注文情報
| 製品名 | カタログ # | 単位 | 価格 | 数量 | お気に入り | |
Sigma Receptor Double Nickaseプラスミド (h) | sc-400615-NIC | 20 µg | $410.00 | |||
Sigma Receptor Double Nickaseプラスミド (h2) | sc-400615-NIC-2 | 20 µg | $410.00 |
ヒトのSIGMAR1は、シグマ1受容体をコードしている。シグマ1受容体は小胞体膜に存在するシャペロンで、ミトコンドリア関連膜(MAM)に豊富に局在し、カルシウム交換、脂質恒常性、ストレス応答性シグナル伝達を制御する。IP3受容体活性、小胞体—ミトコンドリア間のテザリング、ならびに小胞体ストレス応答(UPR)プログラムを調節することで、SIGMAR1は酸化ストレスやプロテオトキシックストレス下におけるプロテオスタシス、バイオエナジェティクス、細胞生存に影響を及ぼす。シグマ1受容体シグナルは、神経伝達、イオンチャネル機能、炎症経路とも交差しており、SIGMAR1を神経変性、神経障害性疼痛、神経精神症状に関与すると考えられる機序と結び付けている。これらの特性により、SIGMAR1はヒト細胞モデルにおけるオルガネラ間コミュニケーションやストレス適応ネットワークを解析するための有用な標的となる。

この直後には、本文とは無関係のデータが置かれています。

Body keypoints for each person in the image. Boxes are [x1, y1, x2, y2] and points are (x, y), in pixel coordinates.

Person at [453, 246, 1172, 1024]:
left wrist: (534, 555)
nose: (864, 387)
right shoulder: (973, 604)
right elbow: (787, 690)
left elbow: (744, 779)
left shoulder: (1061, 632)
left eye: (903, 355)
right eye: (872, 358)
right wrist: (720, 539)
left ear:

Sigma Receptor ダブルニカースプラスミド(h)は、human 細胞株における SIGMAR1 座の高特異性編集のために設計された、対となる2つのプラスミドから構成される。各プラスミドは、Cas9 D10Aニカースと、SIGMAR1内の対向するDNA鎖を標的とする異なるsgRNAを発現する。対向するDNA鎖上の隣接する部位に誘導されると、2つのニカースはオフセットした一本鎖切断を生成し、これらが組み合わさってずれた二本鎖切断を生じさせる。これにより、両方のガイドによる協調的なオンターゲット活性が必要となる。生じたDNA切断は、細胞内の内在性修復経路、特に非相同末端結合(NHEJ)によって修復され、その結果、SIGMAR1の機能を阻害する挿入または欠失が生じる。標的座標における2つのsgRNAの結合を必要とするこの二重ニッキング法は、編集の特異性を高め、標的精度に対するさらなる制御が求められる用途において、CRISPR戦略を補完するものである。
編集された細胞を効率的に同定するために、1つのプラスミドはトランスフェクトされた細胞集団を蛍光可視化するためのGFPをコードし、もう1つのプラスミドは抗生物質選別用のプロマイシン耐性遺伝子を保有しています。これらの機能により、共トランスフェクトされた細胞集団の効率的な濃縮が可能となり、SIGMAR1が破壊されたクローンの検証が簡素化されます。
研究用のみ。診断用または治療用ではありません。